» **GOAL**: Render the lines of every entry below as one numbered list, leaving out blank lines and the pictures.

━━━━━━━━━━━━━━━━━━━━━━━━━━━━━━

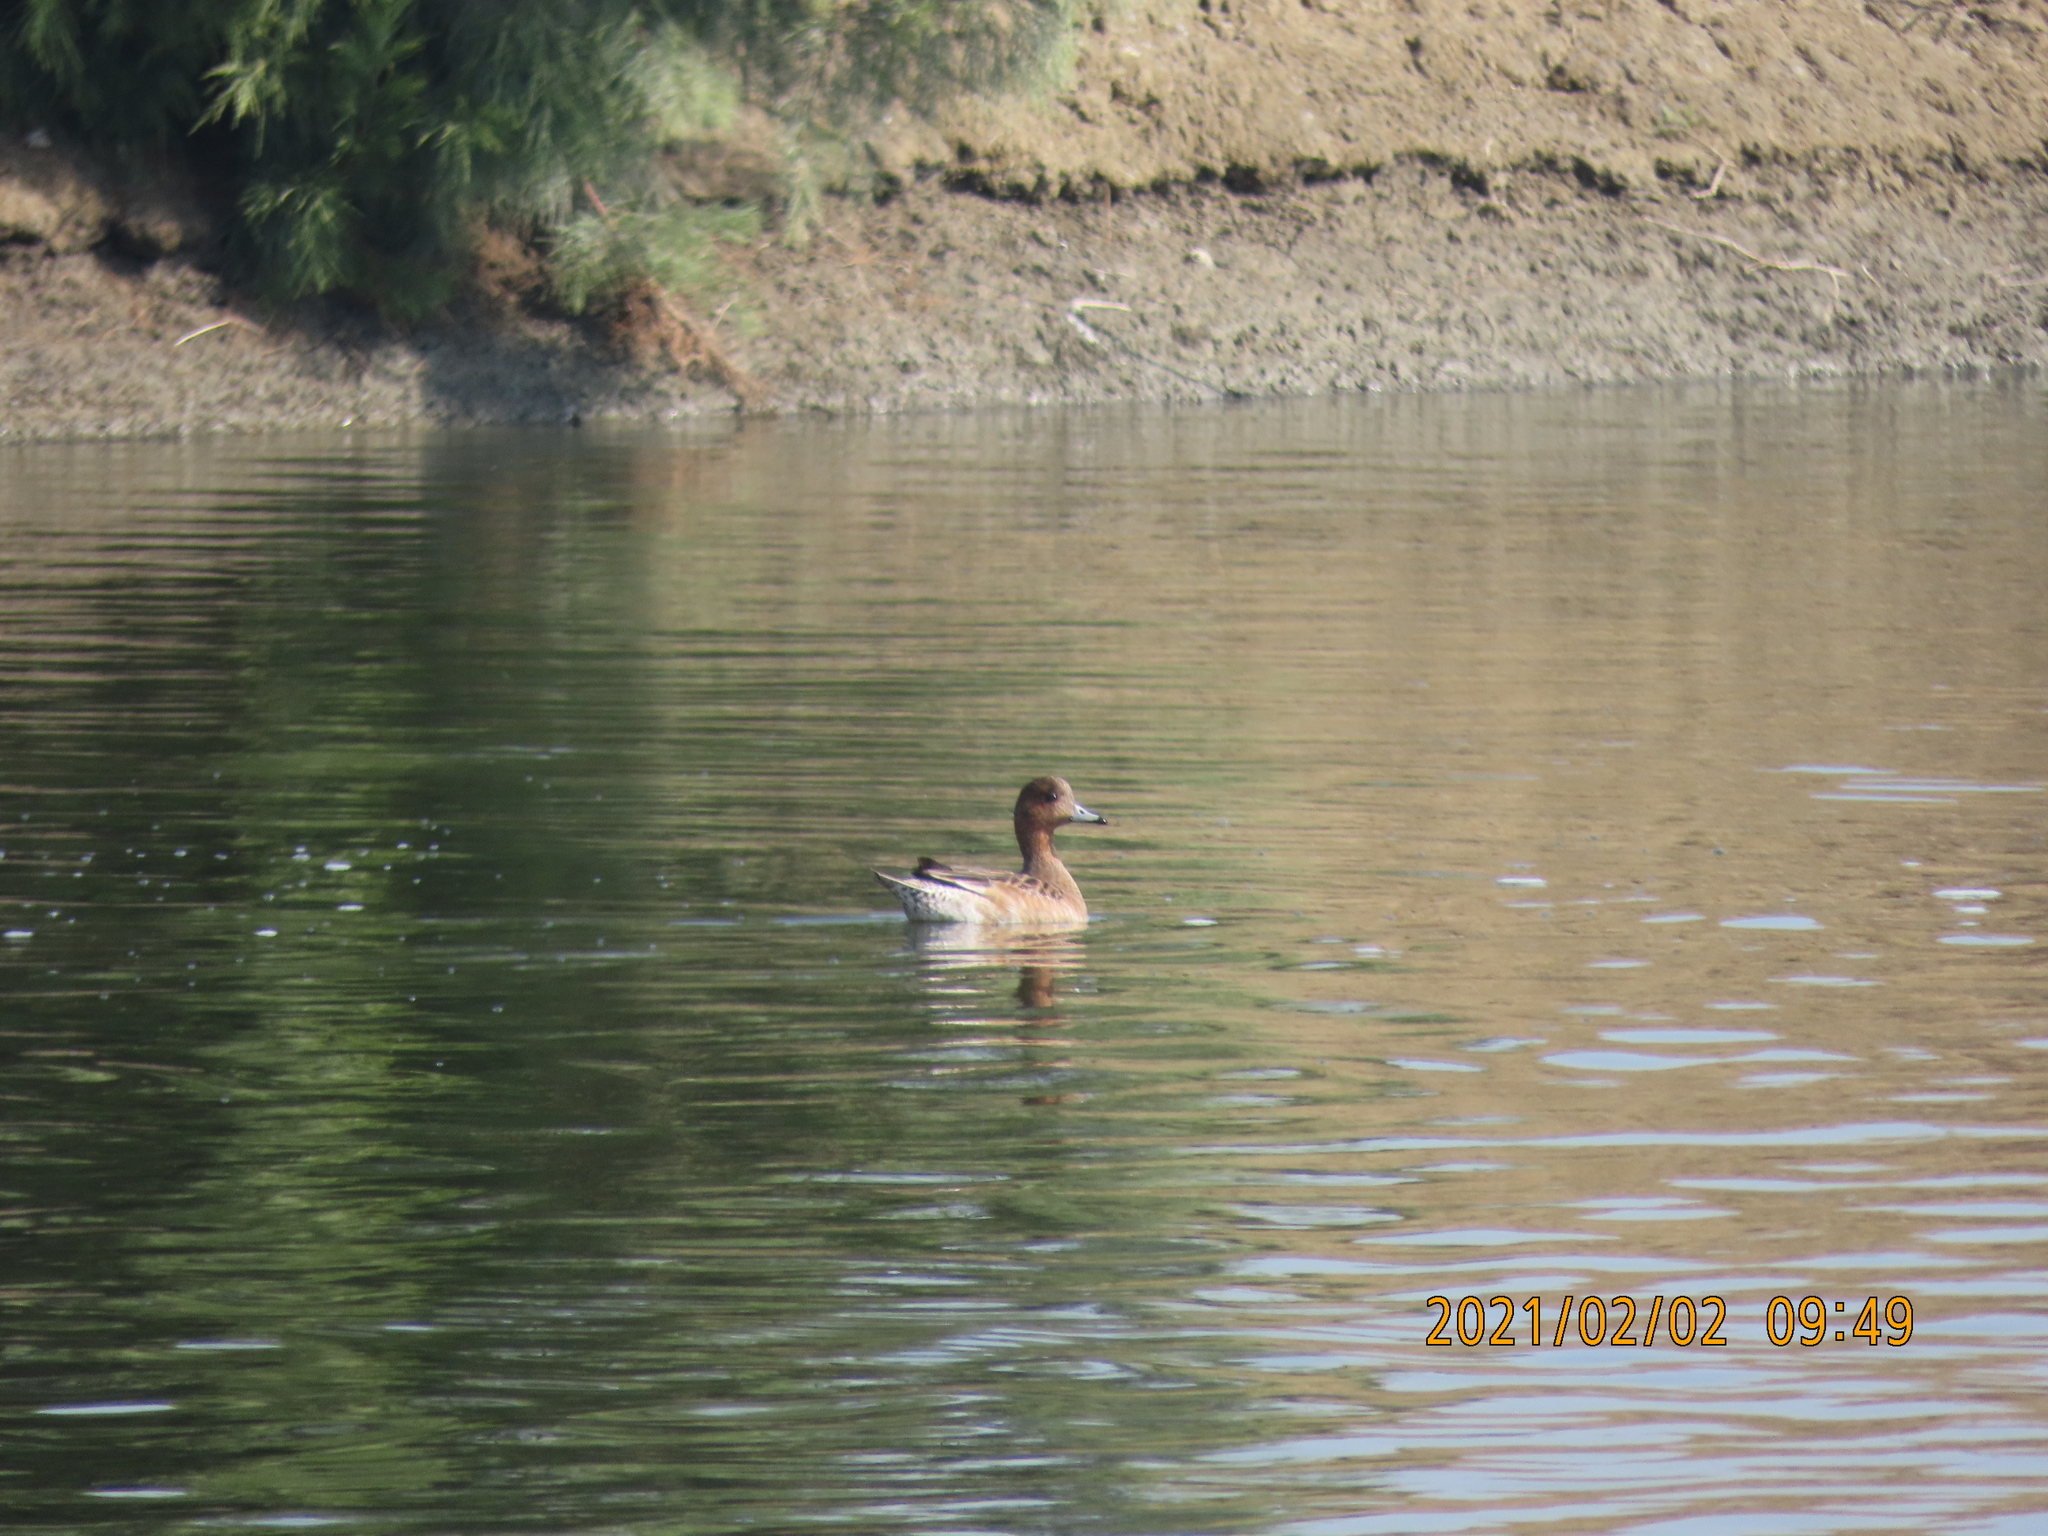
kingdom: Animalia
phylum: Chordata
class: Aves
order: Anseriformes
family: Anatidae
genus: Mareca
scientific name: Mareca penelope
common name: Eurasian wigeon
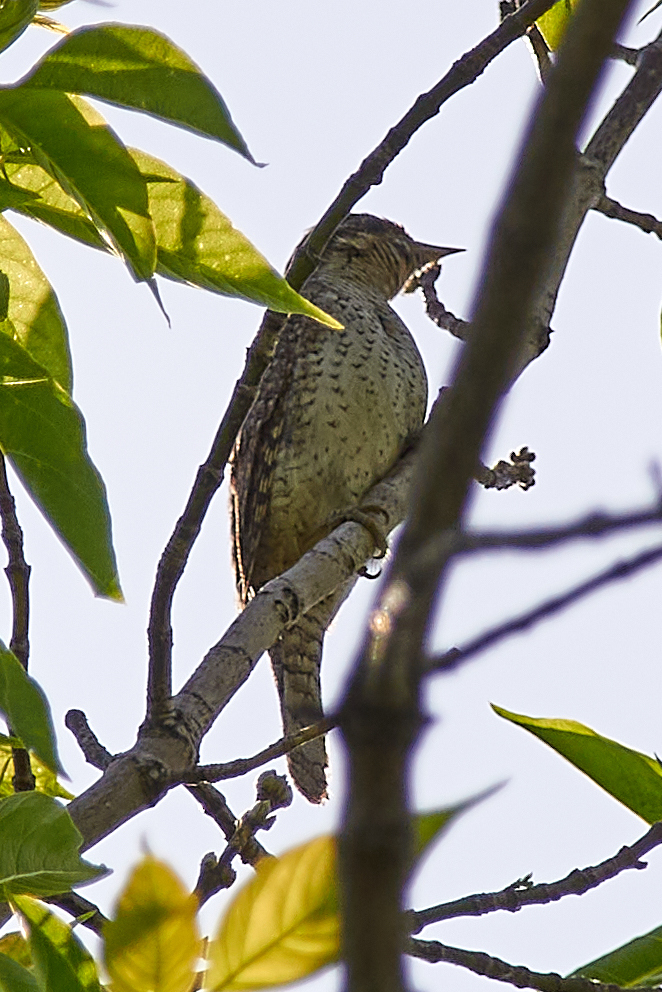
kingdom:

━━━━━━━━━━━━━━━━━━━━━━━━━━━━━━

» **RESULT**:
1. kingdom: Animalia
2. phylum: Chordata
3. class: Aves
4. order: Anseriformes
5. family: Anatidae
6. genus: Mareca
7. scientific name: Mareca penelope
8. common name: Eurasian wigeon
9. kingdom:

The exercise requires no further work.